My guess is that they didn't necessarily plan to have two groups of CFS patients but noticed there was a division in the amount of acid and investigated.
But if you start off with such a hopelessly small sample you have nowhere to go if there are any problems along the way, such as the one they found.
I see the 'sedentary' controls were defined as 'less than 30mins exercise 3 times a week', which isn't really very sedentary - the recent Suarez study on nitric oxide that you posted made a much better job of selecting sedentary controls. Basically that's 12 poorly-matched controls.
Yes; if more money was raised for research by the ME/CFS community, etc. I'm sure they, like most researchers, would love to use bigger sample sizes.

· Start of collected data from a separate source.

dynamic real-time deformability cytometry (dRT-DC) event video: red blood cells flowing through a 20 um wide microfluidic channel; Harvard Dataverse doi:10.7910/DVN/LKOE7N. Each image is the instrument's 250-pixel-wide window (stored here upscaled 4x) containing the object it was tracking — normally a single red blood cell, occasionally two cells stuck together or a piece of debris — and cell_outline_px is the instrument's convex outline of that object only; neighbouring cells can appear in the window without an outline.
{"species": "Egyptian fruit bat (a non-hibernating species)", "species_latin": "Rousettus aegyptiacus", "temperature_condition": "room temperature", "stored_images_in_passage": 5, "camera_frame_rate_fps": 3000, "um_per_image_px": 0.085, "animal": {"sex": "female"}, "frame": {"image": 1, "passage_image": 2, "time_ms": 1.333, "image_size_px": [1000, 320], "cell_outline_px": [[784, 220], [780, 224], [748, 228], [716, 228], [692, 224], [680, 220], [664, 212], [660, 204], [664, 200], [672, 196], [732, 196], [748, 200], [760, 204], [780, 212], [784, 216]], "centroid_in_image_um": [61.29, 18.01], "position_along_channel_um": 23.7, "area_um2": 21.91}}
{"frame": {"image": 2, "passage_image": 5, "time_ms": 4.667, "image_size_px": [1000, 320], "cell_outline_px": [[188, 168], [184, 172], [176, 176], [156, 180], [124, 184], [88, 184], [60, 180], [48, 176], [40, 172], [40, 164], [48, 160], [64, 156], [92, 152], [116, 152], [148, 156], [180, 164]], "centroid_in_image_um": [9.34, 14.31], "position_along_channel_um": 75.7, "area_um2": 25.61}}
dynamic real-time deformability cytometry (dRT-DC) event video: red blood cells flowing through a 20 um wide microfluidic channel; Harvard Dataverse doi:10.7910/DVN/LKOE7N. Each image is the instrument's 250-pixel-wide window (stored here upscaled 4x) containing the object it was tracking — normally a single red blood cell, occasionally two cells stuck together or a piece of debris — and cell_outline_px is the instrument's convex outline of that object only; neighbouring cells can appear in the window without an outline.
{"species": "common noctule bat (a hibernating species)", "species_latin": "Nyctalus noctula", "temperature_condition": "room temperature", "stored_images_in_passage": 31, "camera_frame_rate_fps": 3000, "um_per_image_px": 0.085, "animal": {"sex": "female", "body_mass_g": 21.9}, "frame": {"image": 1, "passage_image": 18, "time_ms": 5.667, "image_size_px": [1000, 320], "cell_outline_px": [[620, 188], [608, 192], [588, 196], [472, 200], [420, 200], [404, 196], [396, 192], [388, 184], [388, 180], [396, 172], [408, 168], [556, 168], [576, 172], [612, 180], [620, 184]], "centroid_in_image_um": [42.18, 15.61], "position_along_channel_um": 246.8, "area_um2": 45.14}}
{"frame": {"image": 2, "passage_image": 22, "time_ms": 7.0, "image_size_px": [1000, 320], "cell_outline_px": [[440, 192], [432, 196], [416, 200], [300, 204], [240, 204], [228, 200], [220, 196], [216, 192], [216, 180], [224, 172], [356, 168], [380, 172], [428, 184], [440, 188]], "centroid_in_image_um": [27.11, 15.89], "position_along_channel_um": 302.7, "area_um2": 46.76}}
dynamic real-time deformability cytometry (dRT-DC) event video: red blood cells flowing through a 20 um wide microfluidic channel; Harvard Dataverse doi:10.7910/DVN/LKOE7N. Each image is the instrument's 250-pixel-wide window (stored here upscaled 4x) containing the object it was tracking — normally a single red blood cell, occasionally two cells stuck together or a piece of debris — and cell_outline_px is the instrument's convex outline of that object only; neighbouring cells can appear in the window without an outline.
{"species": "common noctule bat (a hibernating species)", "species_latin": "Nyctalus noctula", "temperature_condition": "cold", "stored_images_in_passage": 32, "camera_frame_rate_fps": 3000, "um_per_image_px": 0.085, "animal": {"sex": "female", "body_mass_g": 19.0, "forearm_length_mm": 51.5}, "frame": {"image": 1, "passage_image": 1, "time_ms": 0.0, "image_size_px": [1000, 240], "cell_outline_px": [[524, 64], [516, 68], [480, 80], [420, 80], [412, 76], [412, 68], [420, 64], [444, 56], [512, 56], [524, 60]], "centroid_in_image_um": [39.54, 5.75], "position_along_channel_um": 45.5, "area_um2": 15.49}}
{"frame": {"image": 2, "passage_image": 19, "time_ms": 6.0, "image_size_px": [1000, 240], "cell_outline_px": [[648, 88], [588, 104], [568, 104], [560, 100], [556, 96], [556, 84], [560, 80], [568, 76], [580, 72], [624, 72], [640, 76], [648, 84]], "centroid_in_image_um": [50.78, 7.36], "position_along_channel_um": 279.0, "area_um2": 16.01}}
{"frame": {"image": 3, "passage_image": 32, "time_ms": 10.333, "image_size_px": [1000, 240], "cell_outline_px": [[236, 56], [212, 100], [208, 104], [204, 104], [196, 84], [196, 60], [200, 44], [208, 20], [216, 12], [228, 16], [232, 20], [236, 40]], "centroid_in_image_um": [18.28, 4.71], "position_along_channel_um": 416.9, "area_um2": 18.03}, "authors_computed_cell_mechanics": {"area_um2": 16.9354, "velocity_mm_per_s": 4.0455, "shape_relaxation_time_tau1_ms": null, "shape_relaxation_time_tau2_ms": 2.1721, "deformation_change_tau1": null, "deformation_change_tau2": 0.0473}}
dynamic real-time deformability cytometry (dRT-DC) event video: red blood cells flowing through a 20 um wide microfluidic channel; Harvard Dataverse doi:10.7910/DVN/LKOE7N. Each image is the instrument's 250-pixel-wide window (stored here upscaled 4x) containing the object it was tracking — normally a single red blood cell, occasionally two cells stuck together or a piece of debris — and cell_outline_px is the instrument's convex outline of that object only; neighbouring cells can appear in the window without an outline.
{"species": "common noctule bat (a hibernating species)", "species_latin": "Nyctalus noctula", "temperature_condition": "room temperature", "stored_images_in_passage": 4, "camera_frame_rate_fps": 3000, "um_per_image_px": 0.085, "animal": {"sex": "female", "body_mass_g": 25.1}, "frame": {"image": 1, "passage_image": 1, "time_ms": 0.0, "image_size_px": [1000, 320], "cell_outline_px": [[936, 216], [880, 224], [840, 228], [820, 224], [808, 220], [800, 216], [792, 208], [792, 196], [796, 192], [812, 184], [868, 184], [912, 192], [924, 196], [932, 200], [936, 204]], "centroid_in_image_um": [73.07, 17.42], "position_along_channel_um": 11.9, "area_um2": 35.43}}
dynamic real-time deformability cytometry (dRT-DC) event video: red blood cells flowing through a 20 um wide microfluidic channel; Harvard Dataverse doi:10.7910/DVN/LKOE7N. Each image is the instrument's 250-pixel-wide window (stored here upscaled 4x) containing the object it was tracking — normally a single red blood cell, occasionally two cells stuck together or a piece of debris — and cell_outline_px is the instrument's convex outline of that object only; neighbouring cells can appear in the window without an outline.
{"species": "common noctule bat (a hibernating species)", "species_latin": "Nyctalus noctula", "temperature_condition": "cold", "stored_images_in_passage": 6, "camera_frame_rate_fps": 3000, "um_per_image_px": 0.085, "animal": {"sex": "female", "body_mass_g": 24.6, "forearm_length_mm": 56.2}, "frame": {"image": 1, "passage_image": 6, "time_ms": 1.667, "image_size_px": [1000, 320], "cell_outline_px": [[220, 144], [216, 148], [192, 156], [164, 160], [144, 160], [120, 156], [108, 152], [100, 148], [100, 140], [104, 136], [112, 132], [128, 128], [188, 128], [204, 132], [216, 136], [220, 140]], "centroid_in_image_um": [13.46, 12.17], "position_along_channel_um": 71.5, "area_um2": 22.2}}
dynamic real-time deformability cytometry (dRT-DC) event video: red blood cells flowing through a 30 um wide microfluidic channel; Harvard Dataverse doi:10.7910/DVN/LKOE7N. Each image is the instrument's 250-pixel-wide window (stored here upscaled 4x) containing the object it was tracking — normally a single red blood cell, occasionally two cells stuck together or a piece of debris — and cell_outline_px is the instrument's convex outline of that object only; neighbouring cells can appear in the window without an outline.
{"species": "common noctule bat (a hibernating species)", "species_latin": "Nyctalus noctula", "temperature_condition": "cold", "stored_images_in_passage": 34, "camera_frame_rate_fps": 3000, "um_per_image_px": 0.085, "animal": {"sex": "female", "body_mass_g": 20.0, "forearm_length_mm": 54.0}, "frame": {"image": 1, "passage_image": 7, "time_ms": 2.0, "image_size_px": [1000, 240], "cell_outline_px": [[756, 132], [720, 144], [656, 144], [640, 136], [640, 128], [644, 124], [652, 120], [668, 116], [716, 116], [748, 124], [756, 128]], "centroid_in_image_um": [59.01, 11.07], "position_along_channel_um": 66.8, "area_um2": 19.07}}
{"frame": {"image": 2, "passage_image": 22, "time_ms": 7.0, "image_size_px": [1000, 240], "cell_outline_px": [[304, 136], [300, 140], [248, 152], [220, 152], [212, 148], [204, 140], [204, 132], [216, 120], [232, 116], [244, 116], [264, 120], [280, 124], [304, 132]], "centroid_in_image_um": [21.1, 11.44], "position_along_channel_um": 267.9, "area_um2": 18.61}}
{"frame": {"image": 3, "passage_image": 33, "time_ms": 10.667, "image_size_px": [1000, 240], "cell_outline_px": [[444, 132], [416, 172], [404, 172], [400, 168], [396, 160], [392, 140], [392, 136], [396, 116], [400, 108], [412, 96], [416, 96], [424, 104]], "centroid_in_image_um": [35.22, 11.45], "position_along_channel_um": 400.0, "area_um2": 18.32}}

Yes, not good definition of sedentary.
I don't know whether this is relevant to this thread, but it has been noted that when d-lactic acid and l-lactic acid are found in high amounts, they will cross inhibit each other's metabolism.
From this paper http://hkjpaed.org/details.asp?id=577&show=1234
D-lactic acid producing bacteria were found in higher than normal level's in the Sheedy paper, in CFS patients.
Firstly, my observation from Table 1 posted above by Dolphin is the relatively high BMI of 27/28. Is that typical of ME/CFS? (is there any literature on this?)
Secondly, what is the 'Fatigue Impact Scale' referred to?